The users that truly want IEEE semantics for numeric operations on floating point values must know what they are doing to succeed in writing an algorithm that depends on NaN != NaN anyway. For them, switching to some other syntax for IEEE will not be difficult. Perhaps there are different symbols, perhaps different names, or perhaps an import will switch a scope to the IEEE definitions.
Proposal
Expression |
Scala 2.11 |
Proposal |
1.0 == 1L |
true |
false or will not compile |
(1.0: Any) == 1L |
true |
false |
(1.0: Any).equals(1L) |
false |
false |
Double.NaN == Double.NaN |
false |
true |
Double.NaN.equals(Double.NaN) |
true |
true |
1.0F < Float.NaN |
false |
true |
1.0F > Float.NaN |
false |
false |
Set(1.0F, 1, 1L).size |
1 |
3 |
Map(Double.NaN -> "hi").size |
1 |
1 |
Map(Double.NaN -> "hi").get(Double.NaN) |
None |
Some(hi) |
TreeMap(Double.NaN -> "hi").get(Double.NaN) |
Some(hi) |
Some(hi) |
(1.0, 1) == (1, 1.0) |
true |
false |
Some(1.0) == Some(1) |
true |
false |
List(1, 1.0) == List(1, 1) |
true |
false |
BigInt(1) == 1 |
true |
false or will not compile |
UnsignedInt(1) == 1 |
N/A |
false or will not compile |
Left(1) == Right(1) |
false w/ warning |
will not compile? |
List(1) == Vector(1) |
true |
??? |
The proposal boils down to a couple rules for consistency:
Two values of different nominal types are never equal. This holds for case classes today, the proposal makes it work consistently with tuples, case classes, and plain numeric types. The compiler can error when a result is guaranteed to be false due to mismatched types. It would be consistent with Valhalla. I don’t have an opinion on what to do with List(1) == Vector(1)

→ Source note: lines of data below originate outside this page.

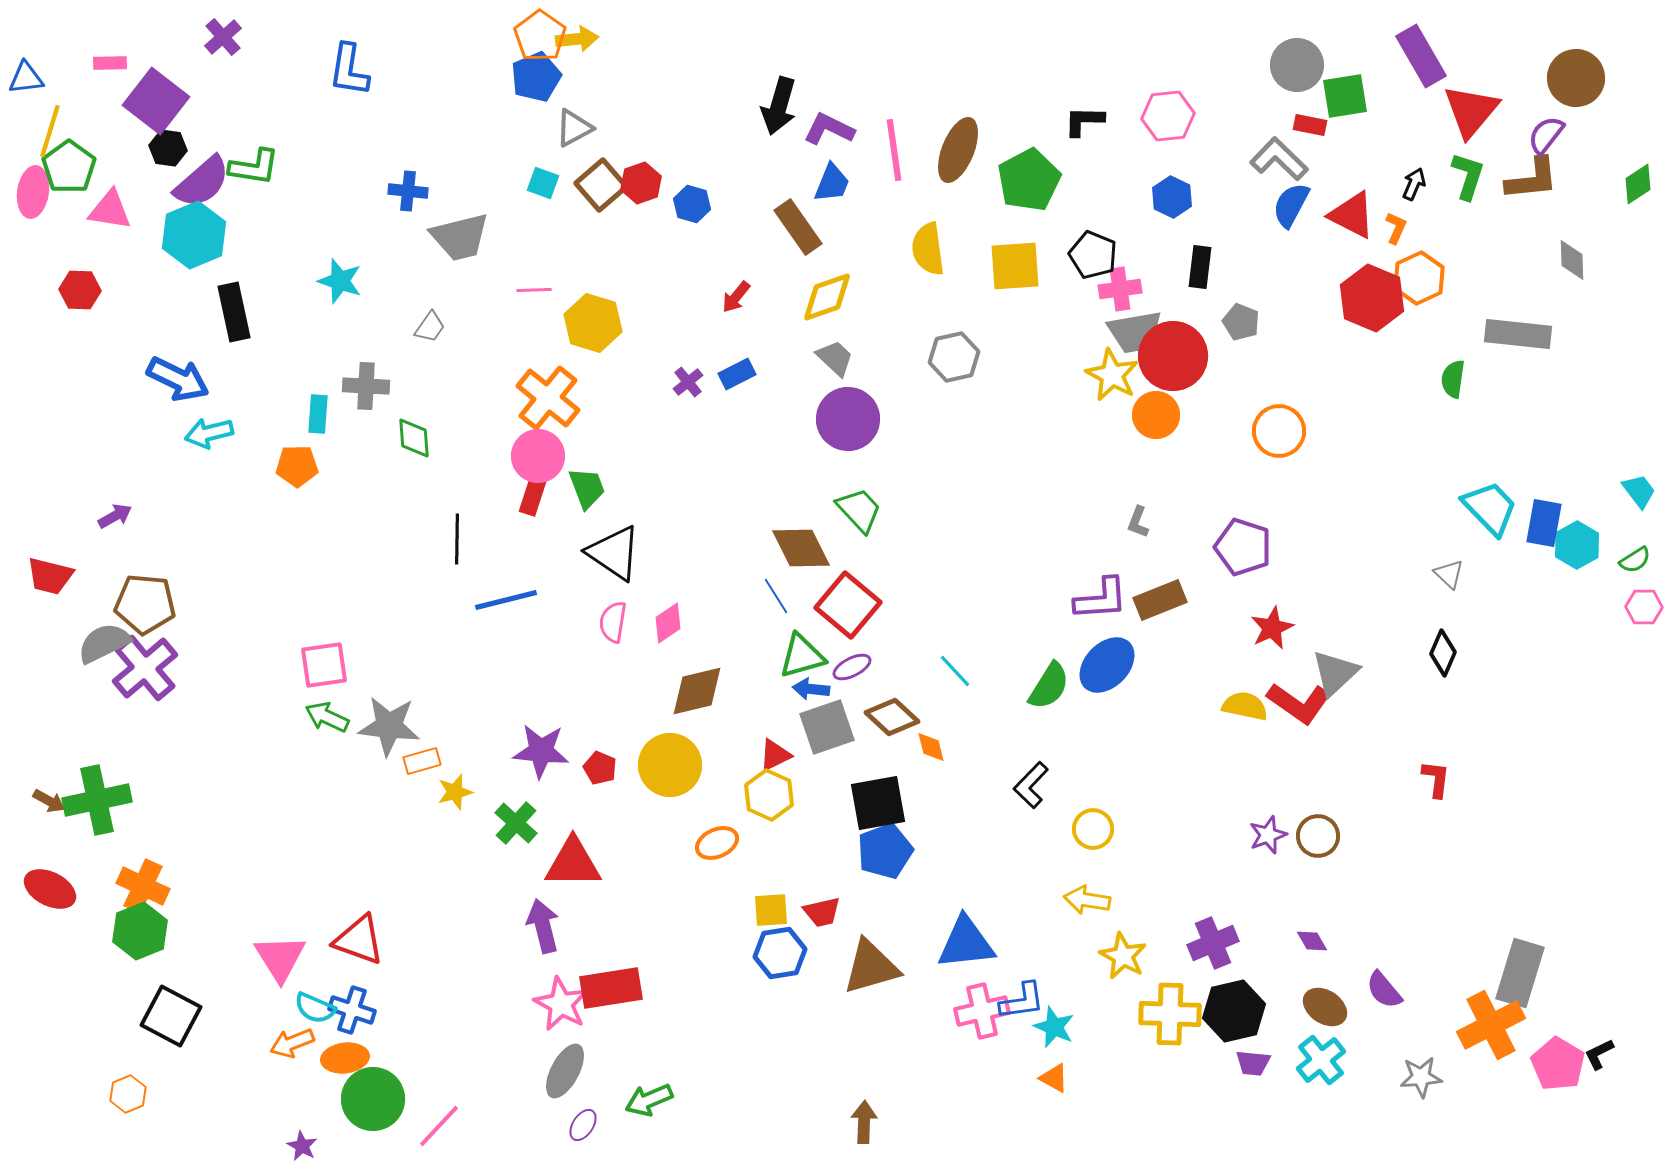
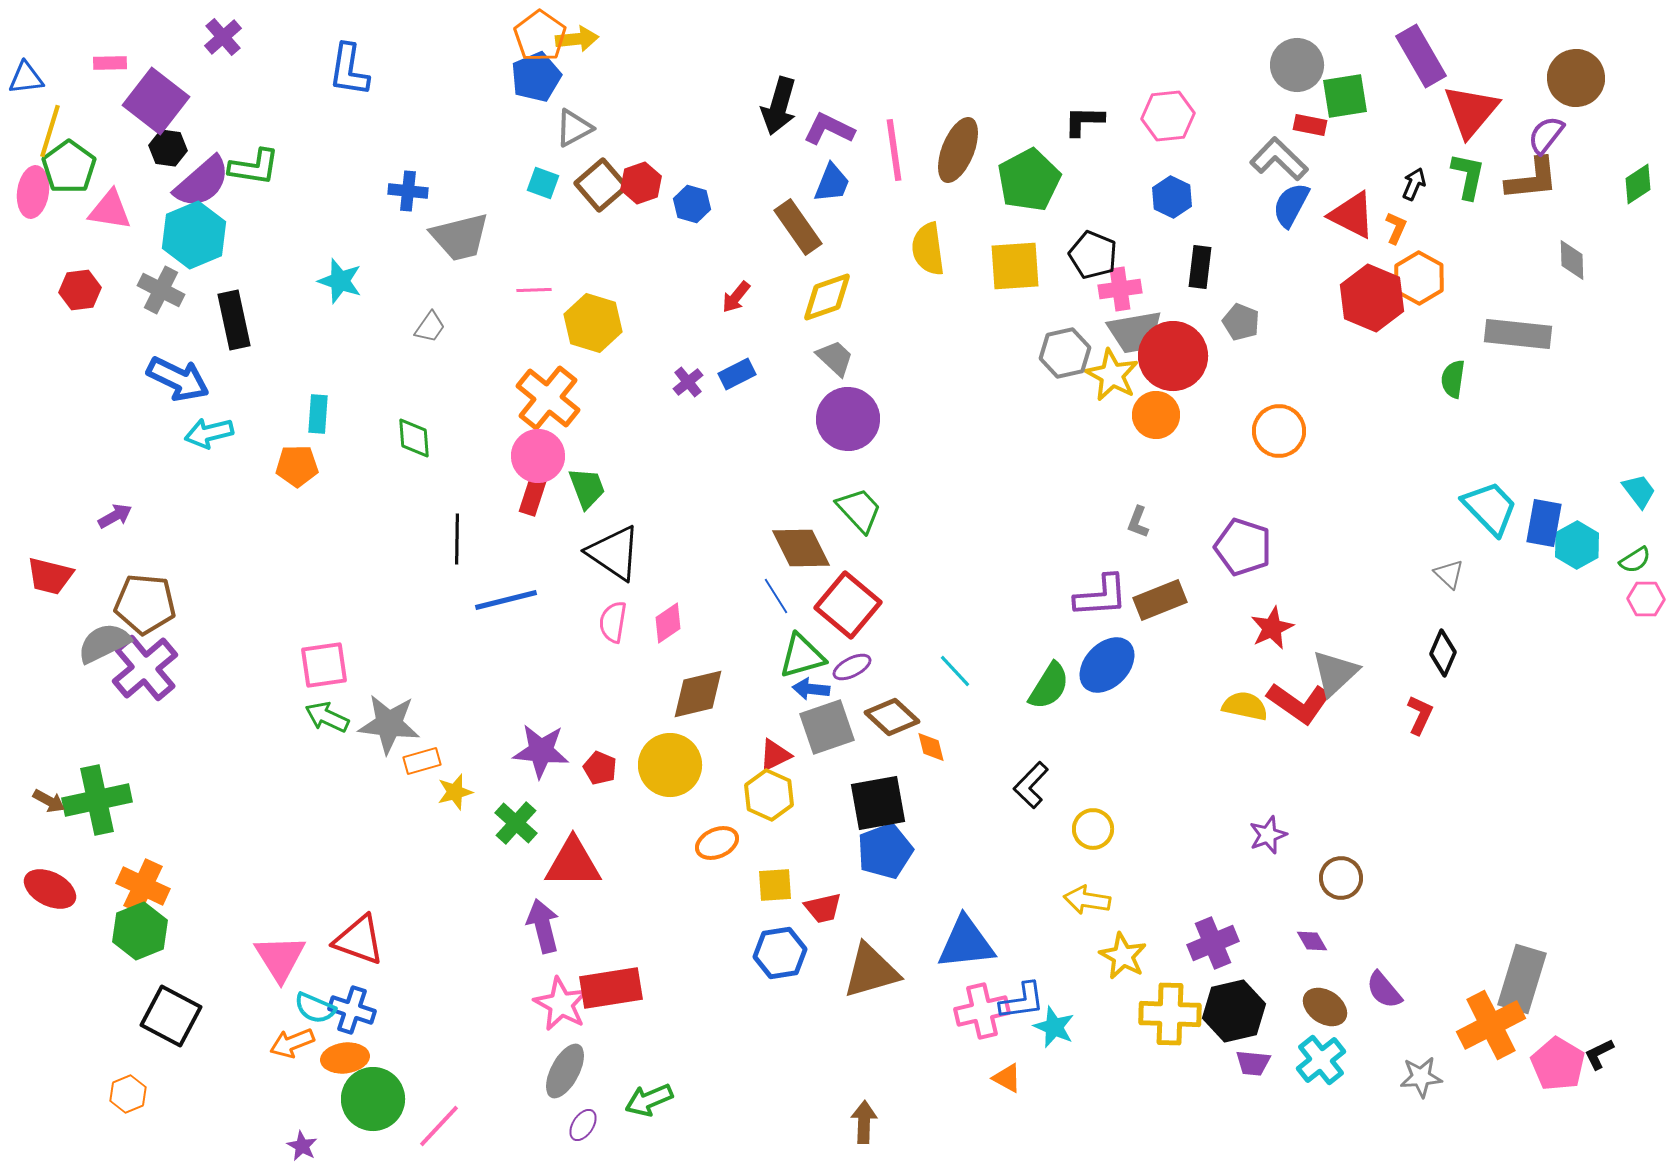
green L-shape at (1468, 176): rotated 6 degrees counterclockwise
orange hexagon at (1419, 278): rotated 6 degrees counterclockwise
red hexagon at (80, 290): rotated 9 degrees counterclockwise
black rectangle at (234, 312): moved 8 px down
gray hexagon at (954, 357): moved 111 px right, 4 px up
gray cross at (366, 386): moved 205 px left, 96 px up; rotated 24 degrees clockwise
purple L-shape at (1101, 599): moved 3 px up
pink hexagon at (1644, 607): moved 2 px right, 8 px up
brown diamond at (697, 691): moved 1 px right, 3 px down
gray star at (389, 726): moved 2 px up
red L-shape at (1436, 779): moved 16 px left, 64 px up; rotated 18 degrees clockwise
brown circle at (1318, 836): moved 23 px right, 42 px down
yellow square at (771, 910): moved 4 px right, 25 px up
red trapezoid at (822, 912): moved 1 px right, 4 px up
brown triangle at (871, 967): moved 4 px down
gray rectangle at (1520, 973): moved 2 px right, 6 px down
orange triangle at (1054, 1078): moved 47 px left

, that is more collection design than language.
For use cases where we want to compare across types in a cooperative way (perhaps the DSL / worksheet use case mentioned) one can either provide different methods, or use an import to switch the behavior. Or perhaps there are better ideas.
equals
is consistent with ==
This leaves the definition for ==
as short-hand for null-safe equals – an equivalence relation – consistent with Ordering for a type. The consequence is that NaN == NaN
and the default behavior is conformant to use of values as collection keys. Every other option I thought of was just far more inconsistent overall. Give up on NaN != NaN
and the rules are clean and consistent. Otherwise you have to carve out an exception for floating point numbers and have collections avoid using ==
in some cases, or make equals inconsistent with ==
.
Combined, these two rules would make it much simpler to extend numeric types, and add things like UnsignedInt – there is no quadratic explosion of complexity if equivalence is not cooperative.